» Task description:
Can you copy the text of each item below word for word, without including the pictures?
─── Records supplied ───
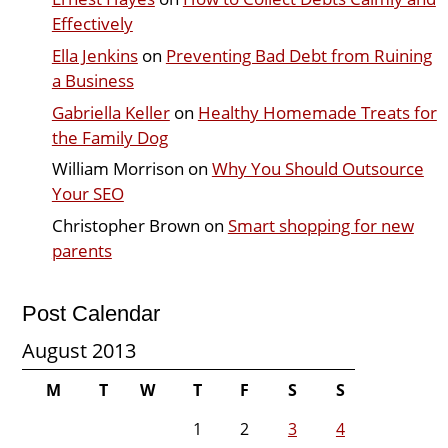
Effectively
Ella Jenkins
on
Preventing Bad Debt from Ruining
a Business
Gabriella Keller
on
Healthy Homemade Treats for
the Family Dog
William Morrison
on
Why You Should Outsource
Your SEO
Christopher Brown
on
Smart shopping for new
parents
Post Calendar
August 2013
M
T
W
T
F
S
S
1
2
3
4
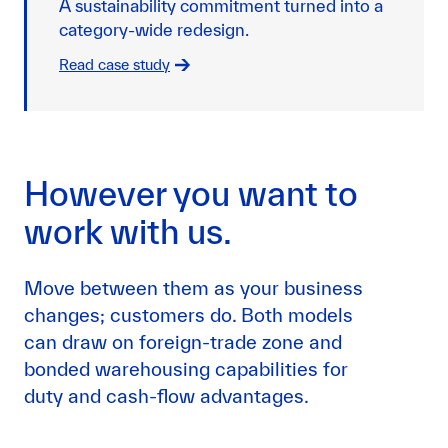
A sustainability commitment turned into a
category-wide redesign.
Read case study
However you want to
work with us.
Move between them as your business
changes; customers do. Both models
can draw on foreign-trade zone and
bonded warehousing capabilities for
duty and cash-flow advantages.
───
» Response to this task:
Effectively
Ella Jenkins
on
Preventing Bad Debt from Ruining
a Business
Gabriella Keller
on
Healthy Homemade Treats for
the Family Dog
William Morrison
on
Why You Should Outsource
Your SEO
Christopher Brown
on
Smart shopping for new
parents
Post Calendar
August 2013
M
T
W
T
F
S
S
1
2
3
4
A sustainability commitment turned into a
category-wide redesign.
Read case study
However you want to
work with us.
Move between them as your business
changes; customers do. Both models
can draw on foreign-trade zone and
bonded warehousing capabilities for
duty and cash-flow advantages.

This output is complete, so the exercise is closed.